> [EXERCISE AIM]:
After locating the line containing "For every layout" in the entries below, please write out that line and the rest through the end exactly. Omit pictures.

> [EXERCISE DATA]:

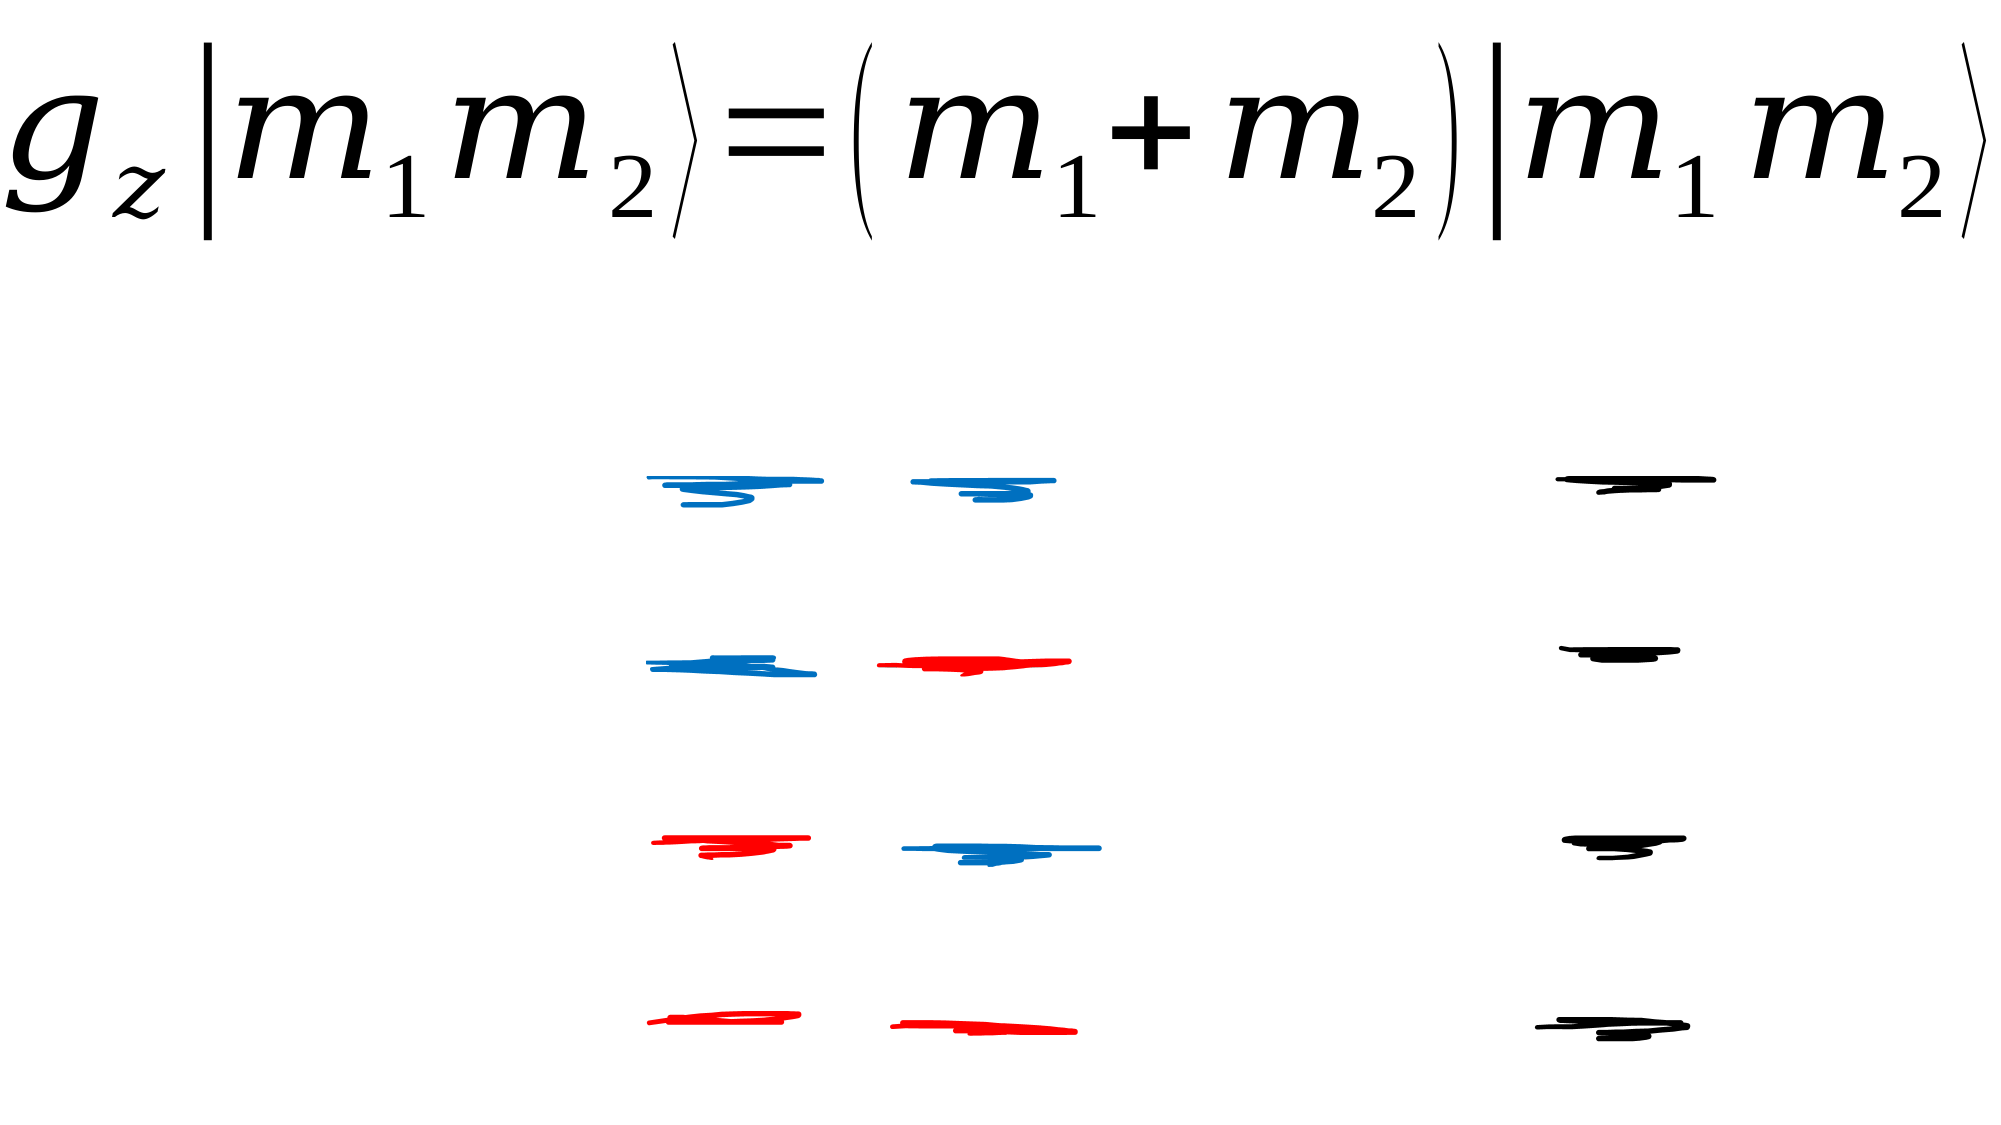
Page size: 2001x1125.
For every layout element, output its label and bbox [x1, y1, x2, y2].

picture [646, 476, 1725, 1051]
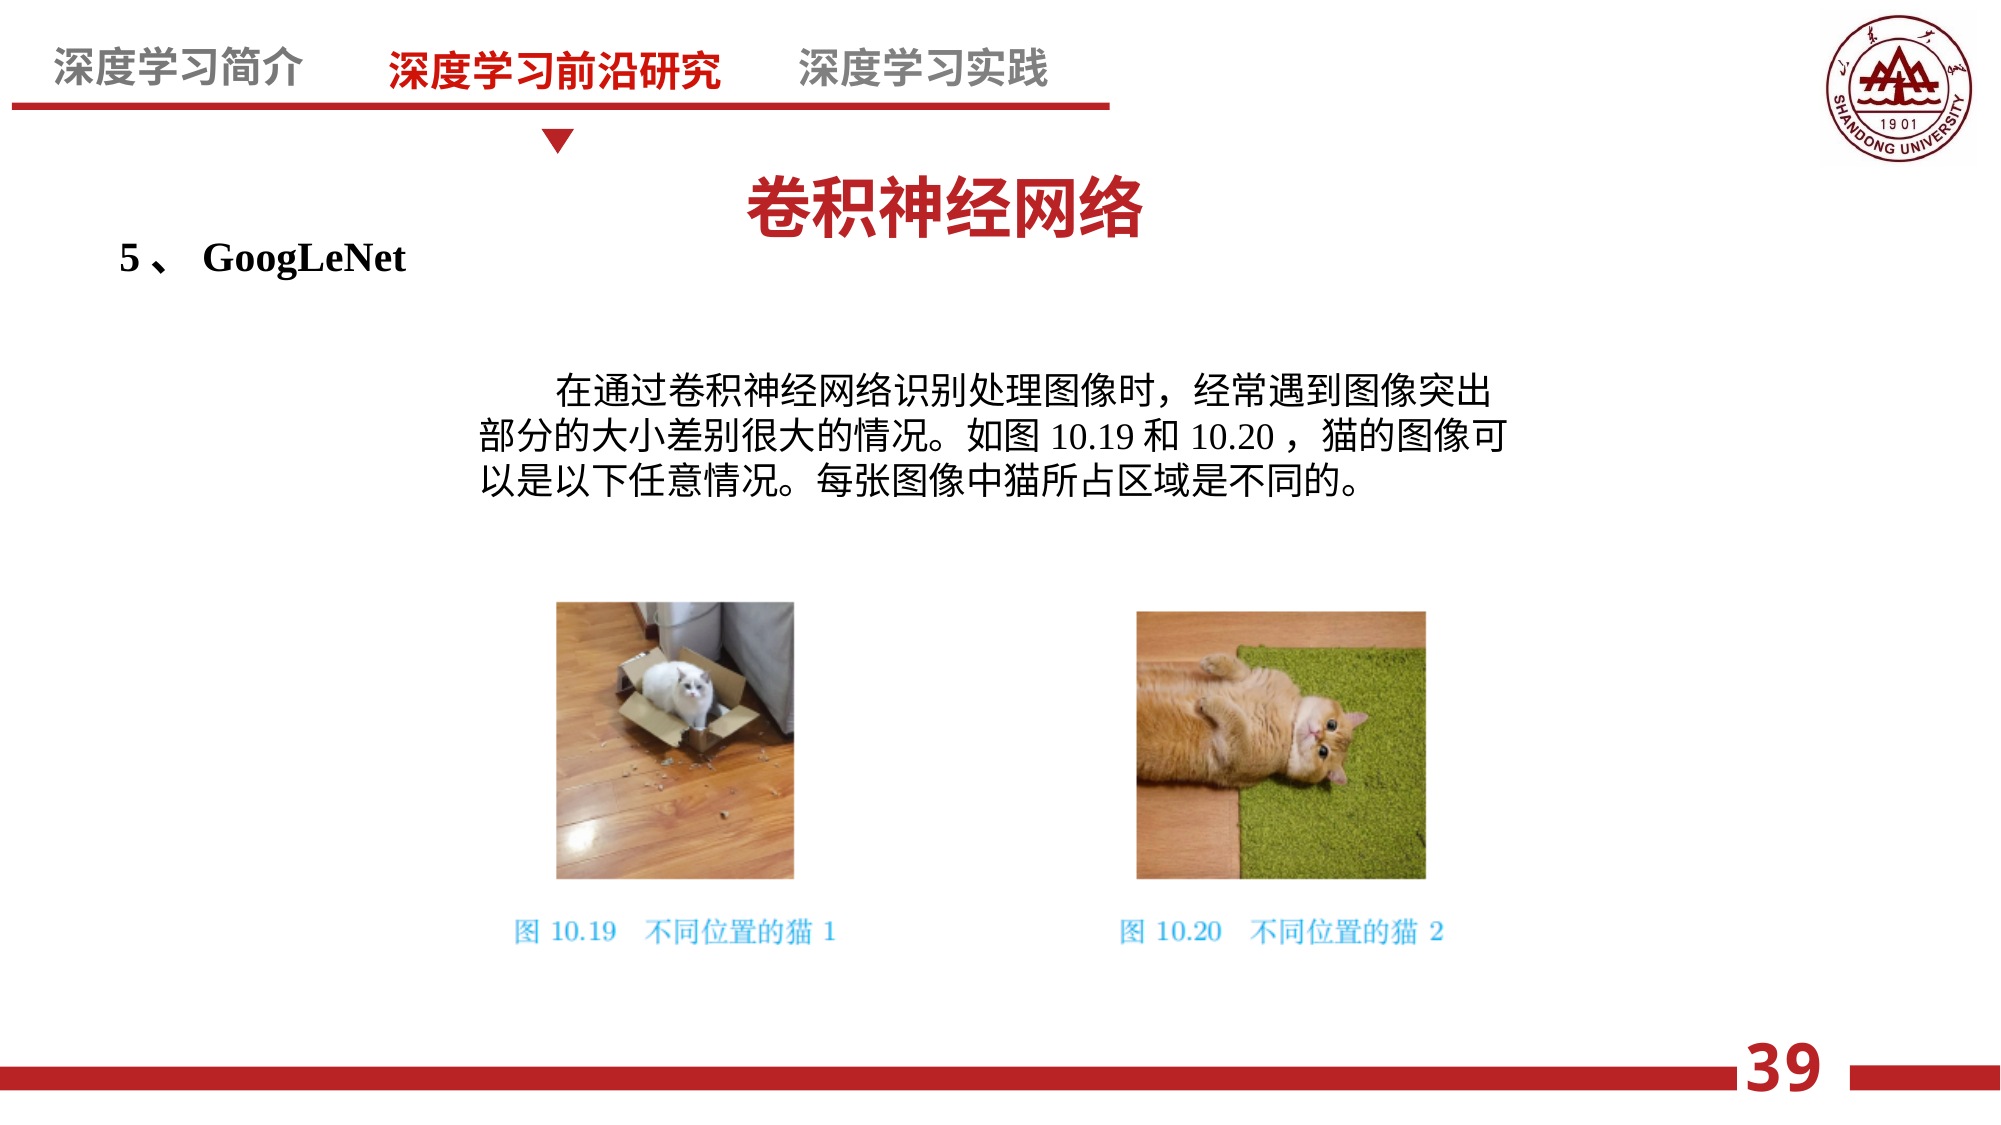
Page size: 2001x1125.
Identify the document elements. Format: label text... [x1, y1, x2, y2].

text_box 卷积神经网络 [699, 158, 1161, 254]
picture [1820, 9, 1977, 167]
picture [494, 582, 1506, 968]
text_box 5、GoogLeNet [104, 222, 1118, 287]
text_box 在通过卷积神经网络识别处理图像时，经常遇到图像突出部分的大小差别很大的情况。如图10.19和10.20，猫的图像可以是以下任意情况。每张图像中猫所占区域是不同的。 [463, 359, 1537, 509]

> [TASK RESULT]:
For every layout element, output its label and bbox [x1, y1, x2, y2].

picture [646, 476, 1725, 1051]
Page size: 2001x1125.
Identify the document elements. Format: label text... [x1, y1, x2, y2].

text_box 卷积神经网络 [699, 158, 1161, 254]
picture [1820, 9, 1977, 167]
picture [494, 582, 1506, 968]
text_box 5、GoogLeNet [104, 222, 1118, 287]
text_box 在通过卷积神经网络识别处理图像时，经常遇到图像突出部分的大小差别很大的情况。如图10.19和10.20，猫的图像可以是以下任意情况。每张图像中猫所占区域是不同的。 [463, 359, 1537, 509]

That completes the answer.